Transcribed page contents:
====

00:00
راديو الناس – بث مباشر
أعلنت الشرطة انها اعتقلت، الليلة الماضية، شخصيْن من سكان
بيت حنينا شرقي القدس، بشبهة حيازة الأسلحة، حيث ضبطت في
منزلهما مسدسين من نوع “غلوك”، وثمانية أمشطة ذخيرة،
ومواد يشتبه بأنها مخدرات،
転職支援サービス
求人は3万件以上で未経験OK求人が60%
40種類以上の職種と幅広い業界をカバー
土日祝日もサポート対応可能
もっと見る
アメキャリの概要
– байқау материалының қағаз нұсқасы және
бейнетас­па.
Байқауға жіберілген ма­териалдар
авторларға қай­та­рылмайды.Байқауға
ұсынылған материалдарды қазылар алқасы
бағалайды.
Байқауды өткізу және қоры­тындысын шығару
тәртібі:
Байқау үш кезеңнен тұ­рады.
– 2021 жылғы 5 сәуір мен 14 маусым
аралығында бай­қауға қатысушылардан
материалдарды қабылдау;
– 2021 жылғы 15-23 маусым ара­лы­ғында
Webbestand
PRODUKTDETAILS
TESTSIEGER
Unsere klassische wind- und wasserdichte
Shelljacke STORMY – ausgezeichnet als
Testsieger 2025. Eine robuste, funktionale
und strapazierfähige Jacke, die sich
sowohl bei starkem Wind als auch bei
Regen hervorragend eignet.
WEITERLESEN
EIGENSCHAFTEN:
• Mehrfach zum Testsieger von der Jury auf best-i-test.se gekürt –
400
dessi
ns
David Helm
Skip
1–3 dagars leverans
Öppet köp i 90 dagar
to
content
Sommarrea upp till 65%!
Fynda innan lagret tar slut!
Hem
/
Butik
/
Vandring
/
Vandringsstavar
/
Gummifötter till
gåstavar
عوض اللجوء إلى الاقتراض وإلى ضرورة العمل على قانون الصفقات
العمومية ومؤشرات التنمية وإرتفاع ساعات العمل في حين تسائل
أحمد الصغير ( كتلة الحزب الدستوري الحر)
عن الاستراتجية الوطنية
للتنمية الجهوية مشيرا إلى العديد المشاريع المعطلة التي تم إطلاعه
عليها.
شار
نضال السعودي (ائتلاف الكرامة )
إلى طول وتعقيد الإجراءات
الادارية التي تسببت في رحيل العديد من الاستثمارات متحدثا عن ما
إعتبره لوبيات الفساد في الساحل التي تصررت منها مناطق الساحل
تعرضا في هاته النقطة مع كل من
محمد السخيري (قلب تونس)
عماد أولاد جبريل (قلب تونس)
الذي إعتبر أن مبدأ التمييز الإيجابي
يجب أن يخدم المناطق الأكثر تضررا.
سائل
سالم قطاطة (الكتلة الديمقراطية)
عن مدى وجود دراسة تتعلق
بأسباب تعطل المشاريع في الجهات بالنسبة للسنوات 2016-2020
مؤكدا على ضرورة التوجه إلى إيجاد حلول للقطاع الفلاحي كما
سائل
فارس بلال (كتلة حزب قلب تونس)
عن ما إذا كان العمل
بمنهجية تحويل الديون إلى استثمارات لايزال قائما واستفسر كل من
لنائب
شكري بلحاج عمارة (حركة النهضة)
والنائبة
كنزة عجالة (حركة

====

**Work instructions:** With nothing left out, return each entry exactly.

**Answer to the problem:**
00:00
راديو الناس – بث مباشر
أعلنت الشرطة انها اعتقلت، الليلة الماضية، شخصيْن من سكان
بيت حنينا شرقي القدس، بشبهة حيازة الأسلحة، حيث ضبطت في
منزلهما مسدسين من نوع “غلوك”، وثمانية أمشطة ذخيرة،
ومواد يشتبه بأنها مخدرات،
転職支援サービス
求人は3万件以上で未経験OK求人が60%
40種類以上の職種と幅広い業界をカバー
土日祝日もサポート対応可能
もっと見る
アメキャリの概要
– байқау материалының қағаз нұсқасы және
бейнетас­па.
Байқауға жіберілген ма­териалдар
авторларға қай­та­рылмайды.Байқауға
ұсынылған материалдарды қазылар алқасы
бағалайды.
Байқауды өткізу және қоры­тындысын шығару
тәртібі:
Байқау үш кезеңнен тұ­рады.
– 2021 жылғы 5 сәуір мен 14 маусым
аралығында бай­қауға қатысушылардан
материалдарды қабылдау;
– 2021 жылғы 15-23 маусым ара­лы­ғында
Webbestand
PRODUKTDETAILS
TESTSIEGER
Unsere klassische wind- und wasserdichte
Shelljacke STORMY – ausgezeichnet als
Testsieger 2025. Eine robuste, funktionale
und strapazierfähige Jacke, die sich
sowohl bei starkem Wind als auch bei
Regen hervorragend eignet.
WEITERLESEN
EIGENSCHAFTEN:
• Mehrfach zum Testsieger von der Jury auf best-i-test.se gekürt –
400
dessi
ns
David Helm
Skip
1–3 dagars leverans
Öppet köp i 90 dagar
to
content
Sommarrea upp till 65%!
Fynda innan lagret tar slut!
Hem
/
Butik
/
Vandring
/
Vandringsstavar
/
Gummifötter till
gåstavar
عوض اللجوء إلى الاقتراض وإلى ضرورة العمل على قانون الصفقات
العمومية ومؤشرات التنمية وإرتفاع ساعات العمل في حين تسائل
أحمد الصغير ( كتلة الحزب الدستوري الحر)
عن الاستراتجية الوطنية
للتنمية الجهوية مشيرا إلى العديد المشاريع المعطلة التي تم إطلاعه
عليها.
شار
نضال السعودي (ائتلاف الكرامة )
إلى طول وتعقيد الإجراءات
الادارية التي تسببت في رحيل العديد من الاستثمارات متحدثا عن ما
إعتبره لوبيات الفساد في الساحل التي تصررت منها مناطق الساحل
تعرضا في هاته النقطة مع كل من
محمد السخيري (قلب تونس)
عماد أولاد جبريل (قلب تونس)
الذي إعتبر أن مبدأ التمييز الإيجابي
يجب أن يخدم المناطق الأكثر تضررا.
سائل
سالم قطاطة (الكتلة الديمقراطية)
عن مدى وجود دراسة تتعلق
بأسباب تعطل المشاريع في الجهات بالنسبة للسنوات 2016-2020
مؤكدا على ضرورة التوجه إلى إيجاد حلول للقطاع الفلاحي كما
سائل
فارس بلال (كتلة حزب قلب تونس)
عن ما إذا كان العمل
بمنهجية تحويل الديون إلى استثمارات لايزال قائما واستفسر كل من
لنائب
شكري بلحاج عمارة (حركة النهضة)
والنائبة
كنزة عجالة (حركة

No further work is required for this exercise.